What is the expected outcome and what would make people accept such a challenge as solved?
Eg. pick a video stream (bigbuckbunny?) and a base hardware spec and expect that to work with no frames dropped?
Picking criteria is going to be difficult. While I'd certainly love it if the Prometheus trailer could play without framedropping on my A1-X1000, I estimate that this would require a 33% performance improvement (from 18 to 24 fps). However, given that the H.264 code already has partial altivec acceleration, I don't know if that's realistic.
If we had benchmark results for x86, ARM, & PPC giving the performance difference between SIMD and non-SIMD, then we might be able to guess how much extra performance we could get.
I think It be good idea to compare mplayer VC benchmark speed, compare altivec vs none altvec, and do the same on PC hardware using SSE/MMX, find out the potential speed increase.
Thanks for the benchmarks. What we need now are similar benchmarks for X86/ARM machines using mplayer versions both with and without SIMD (and without HW decoding). I'm not even sure if such builds are available, so we might need someone who understands their build system to create custom versions.
In this context benchmarking with video output (VO) don't make sense, other operating systems like Linux do not have the same Video outputs as we do.
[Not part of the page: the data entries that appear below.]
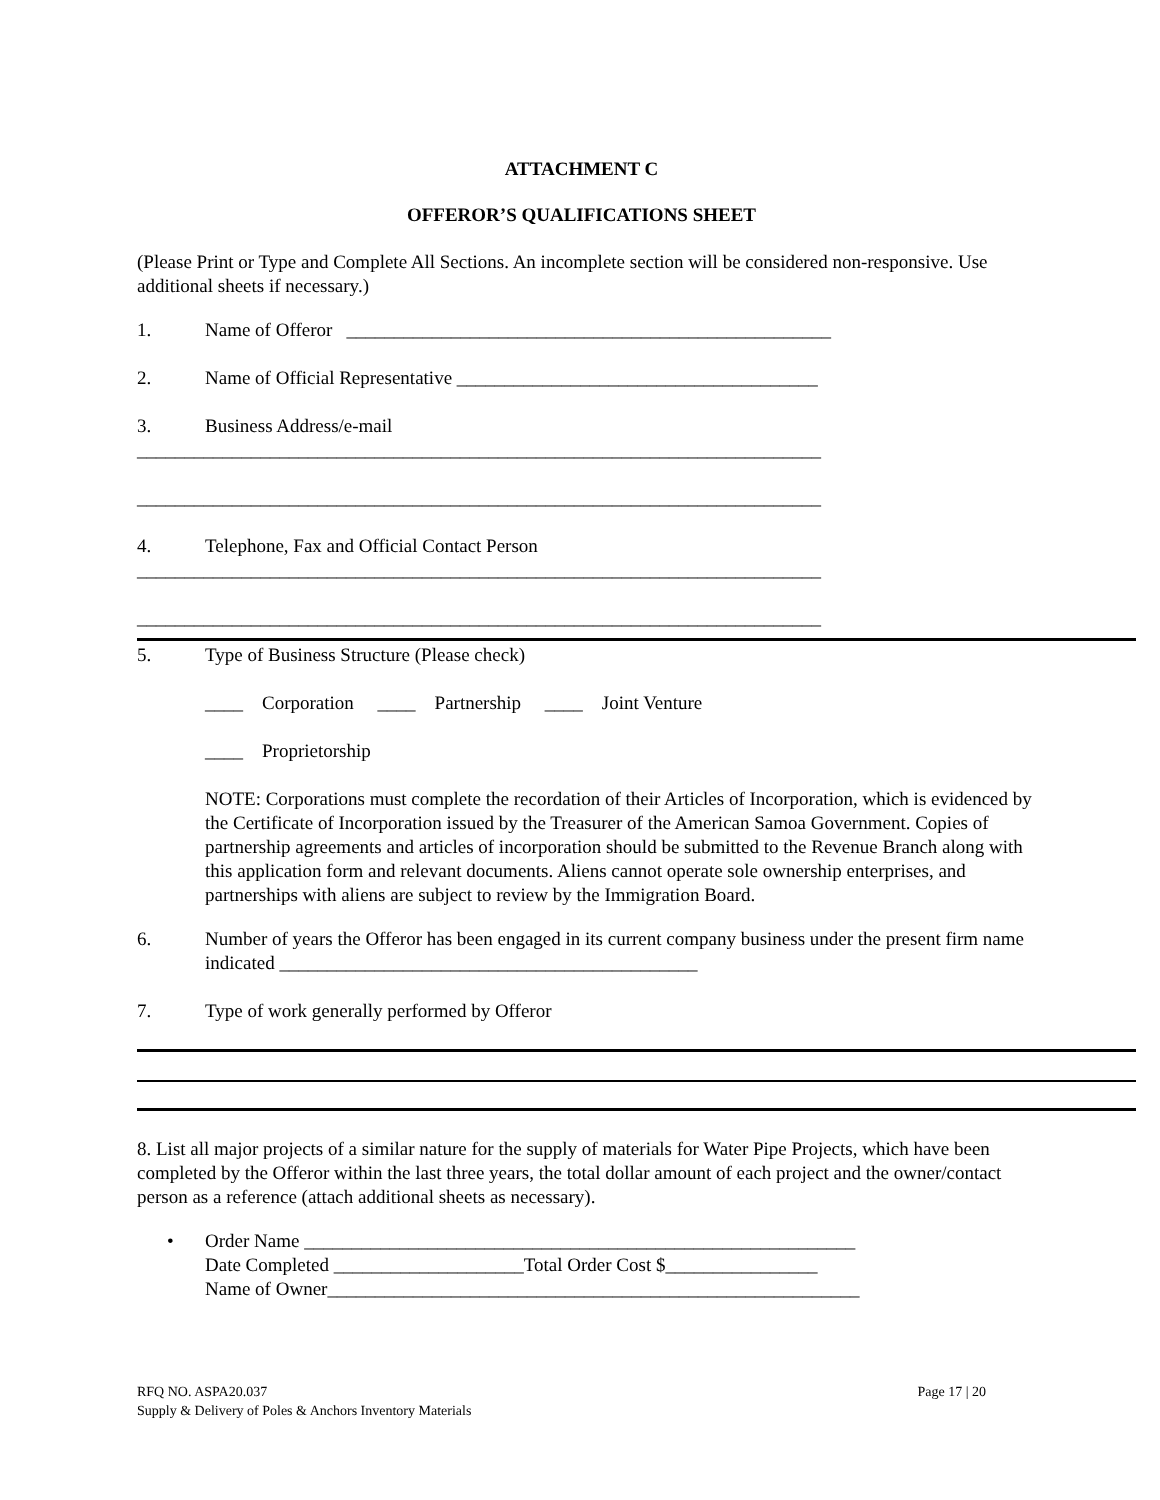ATTACHMENT C
OFFEROR’S QUALIFICATIONS SHEET
(Please Print or Type and Complete All Sections. An incomplete section will be considered non-responsive. Use additional sheets if necessary.)
1. Name of Offeror ___________________________________________________
2. Name of Official Representative ______________________________________
3. Business Address/e-mail
________________________________________________________________________
________________________________________________________________________
4. Telephone, Fax and Official Contact Person
________________________________________________________________________
________________________________________________________________________
5. Type of Business Structure (Please check)
____ Corporation ____ Partnership ____ Joint Venture
____ Proprietorship
NOTE: Corporations must complete the recordation of their Articles of Incorporation, which is evidenced by the Certificate of Incorporation issued by the Treasurer of the American Samoa Government. Copies of partnership agreements and articles of incorporation should be submitted to the Revenue Branch along with this application form and relevant documents. Aliens cannot operate sole ownership enterprises, and partnerships with aliens are subject to review by the Immigration Board.
6. Number of years the Offeror has been engaged in its current company business under the present firm name indicated ____________________________________________
7. Type of work generally performed by Offeror
8. List all major projects of a similar nature for the supply of materials for Water Pipe Projects, which have been completed by the Offeror within the last three years, the total dollar amount of each project and the owner/contact person as a reference (attach additional sheets as necessary).
• Order Name __________________________________________________________
Date Completed ____________________Total Order Cost $________________
Name of Owner________________________________________________________
RFQ NO. ASPA20.037
Supply & Delivery of Poles & Anchors Inventory Materials
Page 17 | 20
And this is about optimizing video codec decoding (VC), the CPU usage on Video Output effects the VC score.
(NutsAboutAmiga)
Basilisk II for AmigaOS4 AmigaInputAnywhere Excalibur and other tools and apps.
Displaying the video I get 22fps, video and sound fullscreen gives 21fps, not far off the 23.976 but as most are 25 or 30 fps it's still got quite a way to go.
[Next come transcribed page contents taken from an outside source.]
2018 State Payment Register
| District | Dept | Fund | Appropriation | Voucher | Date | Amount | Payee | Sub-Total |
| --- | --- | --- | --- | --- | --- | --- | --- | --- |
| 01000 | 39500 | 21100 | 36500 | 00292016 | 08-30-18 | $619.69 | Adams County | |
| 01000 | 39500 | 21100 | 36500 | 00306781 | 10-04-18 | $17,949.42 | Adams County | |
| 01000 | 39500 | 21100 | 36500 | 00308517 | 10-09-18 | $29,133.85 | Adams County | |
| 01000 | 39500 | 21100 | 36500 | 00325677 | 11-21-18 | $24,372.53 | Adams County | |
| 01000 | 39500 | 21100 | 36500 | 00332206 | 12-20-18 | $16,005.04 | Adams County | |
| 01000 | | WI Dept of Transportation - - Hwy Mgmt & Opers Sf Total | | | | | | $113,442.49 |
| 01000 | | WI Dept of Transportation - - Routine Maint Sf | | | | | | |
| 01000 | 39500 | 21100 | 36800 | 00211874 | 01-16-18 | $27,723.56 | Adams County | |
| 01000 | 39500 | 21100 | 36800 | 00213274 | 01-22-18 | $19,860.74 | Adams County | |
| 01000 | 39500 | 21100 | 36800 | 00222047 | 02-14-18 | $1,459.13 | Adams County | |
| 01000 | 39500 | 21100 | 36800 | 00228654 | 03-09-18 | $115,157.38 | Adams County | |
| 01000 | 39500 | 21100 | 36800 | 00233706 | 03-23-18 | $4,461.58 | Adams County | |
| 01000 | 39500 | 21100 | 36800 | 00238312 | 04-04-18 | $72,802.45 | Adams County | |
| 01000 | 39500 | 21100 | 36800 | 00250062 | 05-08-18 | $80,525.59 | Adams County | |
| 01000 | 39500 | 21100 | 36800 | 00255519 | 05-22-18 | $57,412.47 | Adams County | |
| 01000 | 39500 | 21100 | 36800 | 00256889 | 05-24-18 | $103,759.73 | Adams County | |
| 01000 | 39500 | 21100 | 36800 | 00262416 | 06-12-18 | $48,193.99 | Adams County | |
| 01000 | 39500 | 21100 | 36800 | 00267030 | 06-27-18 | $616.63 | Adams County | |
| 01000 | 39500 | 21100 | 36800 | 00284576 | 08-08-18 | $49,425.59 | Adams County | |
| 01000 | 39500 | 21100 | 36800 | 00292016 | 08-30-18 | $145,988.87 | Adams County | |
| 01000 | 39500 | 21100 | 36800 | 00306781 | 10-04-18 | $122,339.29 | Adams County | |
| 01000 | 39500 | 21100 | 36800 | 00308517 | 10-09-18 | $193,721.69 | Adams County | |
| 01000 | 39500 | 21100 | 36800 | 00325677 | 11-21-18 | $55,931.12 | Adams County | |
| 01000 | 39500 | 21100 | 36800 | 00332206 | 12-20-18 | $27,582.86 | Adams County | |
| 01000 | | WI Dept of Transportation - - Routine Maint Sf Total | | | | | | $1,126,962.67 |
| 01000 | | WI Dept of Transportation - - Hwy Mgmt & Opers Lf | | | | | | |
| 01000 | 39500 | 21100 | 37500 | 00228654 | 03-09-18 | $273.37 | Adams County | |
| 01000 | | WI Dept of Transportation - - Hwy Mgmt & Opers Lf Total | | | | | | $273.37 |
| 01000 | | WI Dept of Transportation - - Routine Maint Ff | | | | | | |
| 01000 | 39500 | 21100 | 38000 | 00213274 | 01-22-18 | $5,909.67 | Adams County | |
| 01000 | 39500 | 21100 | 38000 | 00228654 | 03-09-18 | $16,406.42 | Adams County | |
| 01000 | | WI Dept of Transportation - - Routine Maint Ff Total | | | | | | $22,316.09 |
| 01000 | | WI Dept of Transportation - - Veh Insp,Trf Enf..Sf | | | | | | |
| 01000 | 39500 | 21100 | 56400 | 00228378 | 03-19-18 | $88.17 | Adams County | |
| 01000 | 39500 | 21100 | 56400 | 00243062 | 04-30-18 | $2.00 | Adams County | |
Amiga user since 1985 AOS4, A-EON, IBrowse & Alinea Betatester
Okay, do we have anyone who is able to create the custom mplayer builds to benchmark x86/ARM machines with and without SIMD enabled (and without HW acceleration)? We really need to be able to compare the AmigaOS altivec performance increase against what a fully SIMD-optimized platform achieves.
Ok, I took a close look the past days at the ffmpeg codebase, basically the altivec and arm(neon) trees. My first impression was that the altivec port was seriously lacking as there were far fewer files. However, a closer look showed that the functions were implemented but inside the .c files, and not separately as happens with the neon port. Still, not all were implemented, in particular I could not find altivec code for the ff_pred16x16_vert_* type of functions (found in libavcodec/arm/h264pred_init_arm.c). So these would be the ones I would tackle first.
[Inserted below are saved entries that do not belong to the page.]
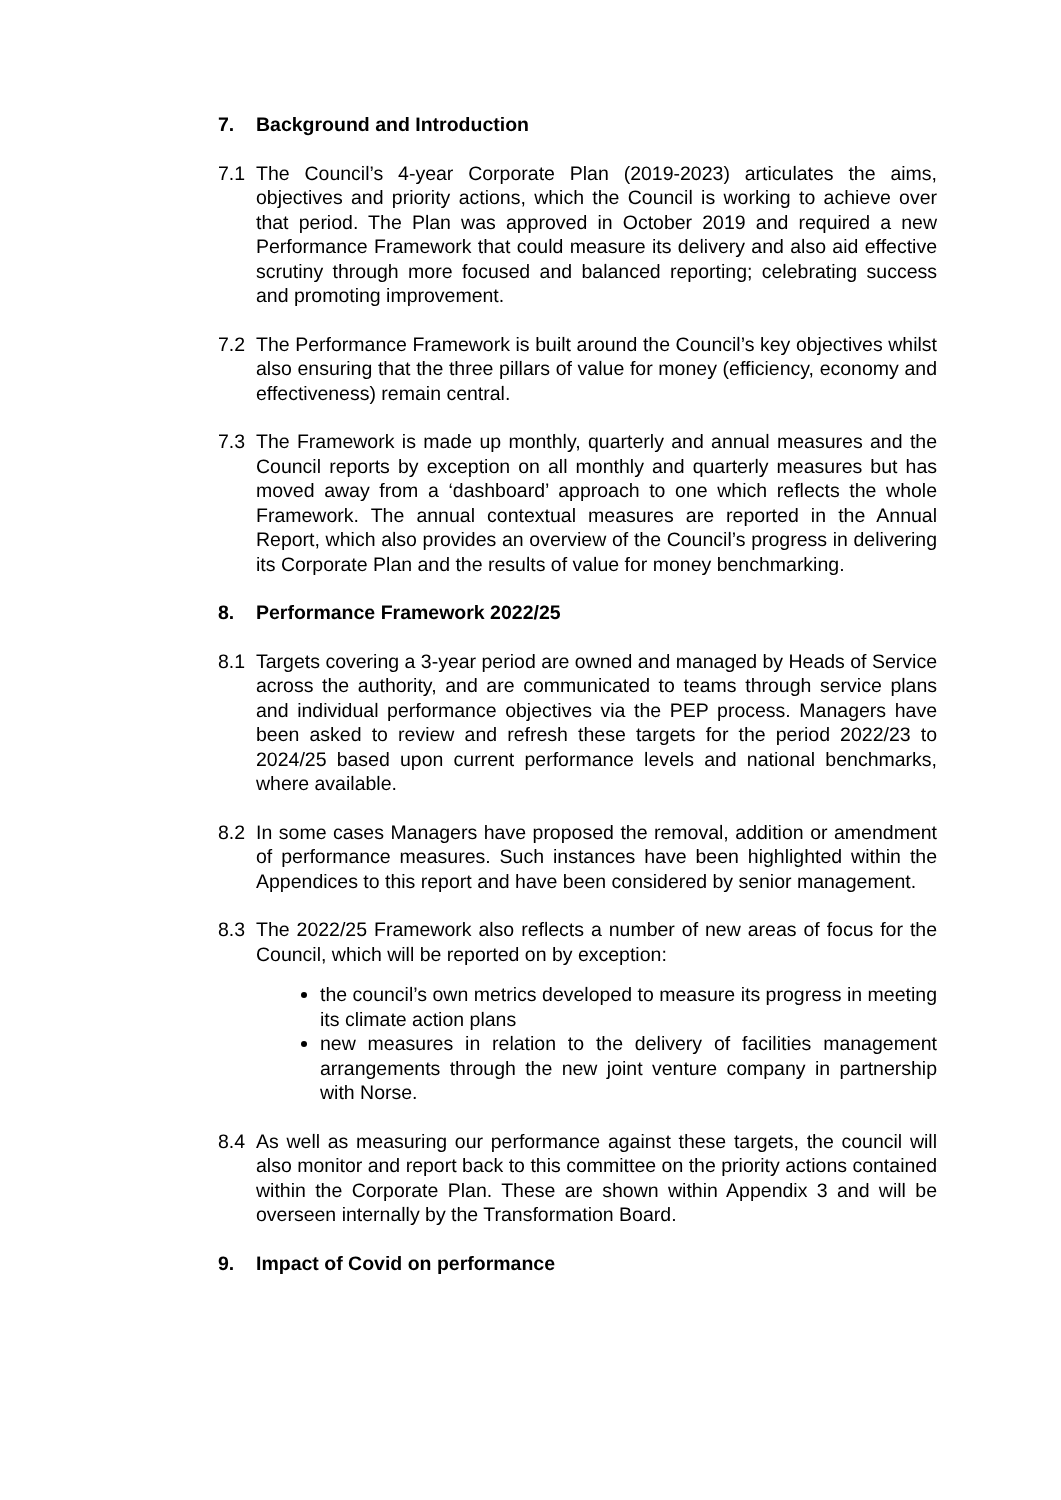7. Background and Introduction
7.1 The Council’s 4-year Corporate Plan (2019-2023) articulates the aims, objectives and priority actions, which the Council is working to achieve over that period. The Plan was approved in October 2019 and required a new Performance Framework that could measure its delivery and also aid effective scrutiny through more focused and balanced reporting; celebrating success and promoting improvement.
7.2 The Performance Framework is built around the Council’s key objectives whilst also ensuring that the three pillars of value for money (efficiency, economy and effectiveness) remain central.
7.3 The Framework is made up monthly, quarterly and annual measures and the Council reports by exception on all monthly and quarterly measures but has moved away from a ‘dashboard’ approach to one which reflects the whole Framework. The annual contextual measures are reported in the Annual Report, which also provides an overview of the Council’s progress in delivering its Corporate Plan and the results of value for money benchmarking.
8. Performance Framework 2022/25
8.1 Targets covering a 3-year period are owned and managed by Heads of Service across the authority, and are communicated to teams through service plans and individual performance objectives via the PEP process. Managers have been asked to review and refresh these targets for the period 2022/23 to 2024/25 based upon current performance levels and national benchmarks, where available.
8.2 In some cases Managers have proposed the removal, addition or amendment of performance measures. Such instances have been highlighted within the Appendices to this report and have been considered by senior management.
8.3 The 2022/25 Framework also reflects a number of new areas of focus for the Council, which will be reported on by exception:
the council’s own metrics developed to measure its progress in meeting its climate action plans
new measures in relation to the delivery of facilities management arrangements through the new joint venture company in partnership with Norse.
8.4 As well as measuring our performance against these targets, the council will also monitor and report back to this committee on the priority actions contained within the Corporate Plan. These are shown within Appendix 3 and will be overseen internally by the Transformation Board.
9. Impact of Covid on performance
I suggest to allocate ~35 hours initially for this task alone, and take a look at it again -note that it might not mean an actual week, as I am already working on a day job. Since you asked me for a public quote, my rate usually is 30EUR/hour, but as I promised and since working on Altivec is a pleasure, I'm willing to do a discount, at 23EUR/hour (if invoicing within the EU, VAT will be deducted, and I would have to invoice someone for that amount). So, in total 805EUR.
If the wasted processing time is in the decoder, I suggest that we avoid the mplayer layer, using ffmpeg only instead. With mplayer, we see that we will have to take care about the version, the operating systems and their versions, etc. It will also be easier to compare on x86 and ARM, building ffmpeg for them with and without SIMD.
Let's choose: - an ffmpeg revision - 3 videos (the 1080p prometheus being the first one) to check different parts of the code are exercized - 2 or 3 pieces of hardware
The community was able to raise a similar amount in order to buy a computer for a guy who never produced anything meaningful on it, so I guess the amount is doable.